What is being asked => Among the entries that follow, the required portion opens with the line containing "Godkänn alla" and closes with the line containing "Abandonam Campanha de Arruda Após". Give that portion again exactly, and nothing else.

[Collected data entries]
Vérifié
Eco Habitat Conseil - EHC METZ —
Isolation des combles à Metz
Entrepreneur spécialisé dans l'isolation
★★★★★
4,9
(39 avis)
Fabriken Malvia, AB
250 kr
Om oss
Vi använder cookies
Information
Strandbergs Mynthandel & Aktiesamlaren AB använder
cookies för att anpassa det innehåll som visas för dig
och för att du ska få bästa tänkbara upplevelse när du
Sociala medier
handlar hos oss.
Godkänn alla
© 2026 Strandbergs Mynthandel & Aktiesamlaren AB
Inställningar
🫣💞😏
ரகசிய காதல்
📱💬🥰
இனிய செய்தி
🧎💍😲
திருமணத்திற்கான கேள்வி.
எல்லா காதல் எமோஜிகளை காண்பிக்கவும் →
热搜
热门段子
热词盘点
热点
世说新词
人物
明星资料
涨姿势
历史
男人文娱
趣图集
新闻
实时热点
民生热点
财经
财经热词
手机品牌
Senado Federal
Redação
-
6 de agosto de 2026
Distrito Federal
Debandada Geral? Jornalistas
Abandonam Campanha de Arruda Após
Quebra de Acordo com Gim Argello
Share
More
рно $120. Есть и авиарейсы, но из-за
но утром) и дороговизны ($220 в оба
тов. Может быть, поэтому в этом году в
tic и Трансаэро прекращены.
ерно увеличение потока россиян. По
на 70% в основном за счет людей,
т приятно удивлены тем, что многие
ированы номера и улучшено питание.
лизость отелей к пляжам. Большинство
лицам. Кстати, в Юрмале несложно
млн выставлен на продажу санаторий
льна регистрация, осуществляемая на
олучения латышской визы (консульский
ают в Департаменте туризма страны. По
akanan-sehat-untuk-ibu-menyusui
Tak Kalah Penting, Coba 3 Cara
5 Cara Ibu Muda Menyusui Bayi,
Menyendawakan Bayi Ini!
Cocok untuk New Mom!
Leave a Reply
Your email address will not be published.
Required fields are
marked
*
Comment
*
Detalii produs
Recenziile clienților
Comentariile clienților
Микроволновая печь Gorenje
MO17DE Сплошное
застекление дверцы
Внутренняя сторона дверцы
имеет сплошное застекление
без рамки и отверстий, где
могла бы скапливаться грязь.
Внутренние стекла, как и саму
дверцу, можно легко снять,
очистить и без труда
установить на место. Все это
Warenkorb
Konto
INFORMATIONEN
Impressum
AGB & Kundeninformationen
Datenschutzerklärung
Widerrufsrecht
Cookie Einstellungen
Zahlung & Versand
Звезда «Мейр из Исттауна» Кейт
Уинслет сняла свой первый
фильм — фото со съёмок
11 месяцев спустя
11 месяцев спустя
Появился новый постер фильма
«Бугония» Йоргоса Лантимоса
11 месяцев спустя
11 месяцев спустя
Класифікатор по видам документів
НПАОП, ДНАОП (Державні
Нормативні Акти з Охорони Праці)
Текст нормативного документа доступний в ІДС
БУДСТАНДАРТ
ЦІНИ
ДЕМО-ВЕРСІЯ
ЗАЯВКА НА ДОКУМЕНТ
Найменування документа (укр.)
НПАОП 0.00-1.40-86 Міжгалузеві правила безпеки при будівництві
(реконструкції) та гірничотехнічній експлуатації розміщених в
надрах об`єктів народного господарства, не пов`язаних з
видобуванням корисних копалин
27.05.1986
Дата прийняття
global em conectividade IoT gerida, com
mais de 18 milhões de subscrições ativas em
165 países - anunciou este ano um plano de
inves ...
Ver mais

Result =>
Godkänn alla
© 2026 Strandbergs Mynthandel & Aktiesamlaren AB
Inställningar
🫣💞😏
ரகசிய காதல்
📱💬🥰
இனிய செய்தி
🧎💍😲
திருமணத்திற்கான கேள்வி.
எல்லா காதல் எமோஜிகளை காண்பிக்கவும் →
热搜
热门段子
热词盘点
热点
世说新词
人物
明星资料
涨姿势
历史
男人文娱
趣图集
新闻
实时热点
民生热点
财经
财经热词
手机品牌
Senado Federal
Redação
-
6 de agosto de 2026
Distrito Federal
Debandada Geral? Jornalistas
Abandonam Campanha de Arruda Após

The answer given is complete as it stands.